You’ve been watching too much TV.
I'll answer the question if it is not rhetorical.
In related news, Governor Kasich, when asked if he likes water boarding, replied no, but he thinks that being pulled behind a boat on an inner tube is “neat-o”.
I'm not following your line of thinking in support of torture here.
The point illustrated in post 15 was not to appeal to my own authority. It was pointing to a logical equivocation fallacy in the what seems to be the core argument made against waterboarding terrorists in my experience.
As I think the point I made there sound, and I think you have run afoul of that point, and being that it is accessible to all, I invite any who wish to take issue with it and show me a real error in my reasoning or understanding to do so.
Please understand, I see post 15 as making an extremely elementary point. So much so I look forward to seeing it challenged with bemused wonder, as if someone wanted to argue that 1 +1 = 3.
Glad America does not depend on you for safety.
A. Waterboarding’s not torture.
B. If torture has a possibility of yielding essential information, especially if the target of said torture is an illegal combatant, yes, by all means, us it. It works.
“Please understand, I see post 15 as making an extremely elementary point. So much so I look forward to seeing it challenged with bemused wonder, as if someone wanted to argue that 1 +1 = 3.”
I don’t even know what you are talking about.
Other than you have a hankering to see the federal government torture some people.
I am sorry, but if you mean by "torture" that which our enemies do not like, but we have even done to some of our own soldiers, without the slightest protest that I have heard from any so far including yourself...well then how can one object unless their position is that one must not do anything to one's enemies that they do not like.
On the other hand, if you mean by "torture" the kind of thing that is unspeakably barbaric and cruel and that we would never do to our own elite soldiers as part of their training because it was simply inhumane, then you have to exclude waterboarding, so your statement becomes false.
Hopefully, you can start to see how your logic is flawed.

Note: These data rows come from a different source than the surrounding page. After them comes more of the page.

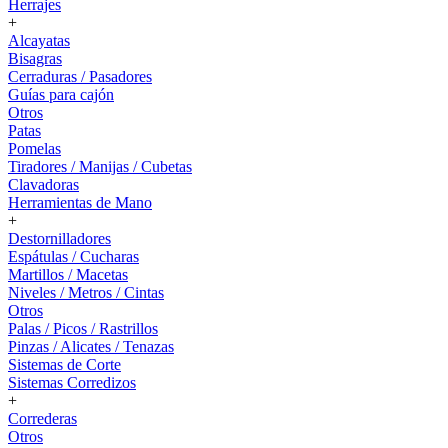
Herrajes
+
Alcayatas
Bisagras
Cerraduras / Pasadores
Guías para cajón
Otros
Patas
Pomelas
Tiradores / Manijas / Cubetas
Clavadoras
Herramientas de Mano
+
Destornilladores
Espátulas / Cucharas
Martillos / Macetas
Niveles / Metros / Cintas
Otros
Palas / Picos / Rastrillos
Pinzas / Alicates / Tenazas
Sistemas de Corte
Sistemas Corredizos
+
Correderas
Otros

If not, I can't help you. God bless, it has been a real pleasure easily defeating you in debate.
“If torture has a possibility of yielding essential information, especially if the target of said torture is an illegal combatant, yes, by all means, us it. It works.”
Just curious, why do you say “especially if the target of said torture is an illegal combatant . . .”

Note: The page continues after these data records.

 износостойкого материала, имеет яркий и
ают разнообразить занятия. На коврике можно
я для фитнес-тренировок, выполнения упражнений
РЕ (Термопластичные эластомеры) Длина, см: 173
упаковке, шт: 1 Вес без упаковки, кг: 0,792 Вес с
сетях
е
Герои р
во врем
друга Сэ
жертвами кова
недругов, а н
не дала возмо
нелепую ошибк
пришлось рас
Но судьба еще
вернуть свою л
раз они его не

Why not torture a legal combatant? Do you have any qualms about protecting Americans from attacks from legal combatants?
“God bless, it has been a real pleasure easily defeating you in debate.”
I’ll say this, you are smarter than the average bear.
You really don’t know much about the Laws of Land Warfare, do you?
“Glad America does not depend on you for safety.”
The best thing for you to do is place your trust in Donald Trump and his announced intentions of cutting some really, really sweet deals with the Russians and the Red Chinese.
“You really dont know much about the Laws of Land Warfare, do you?”
I was just asking a question.
I didn’t think there would be anything wrong with asking a question.
It is my impression that torturing people is against the law.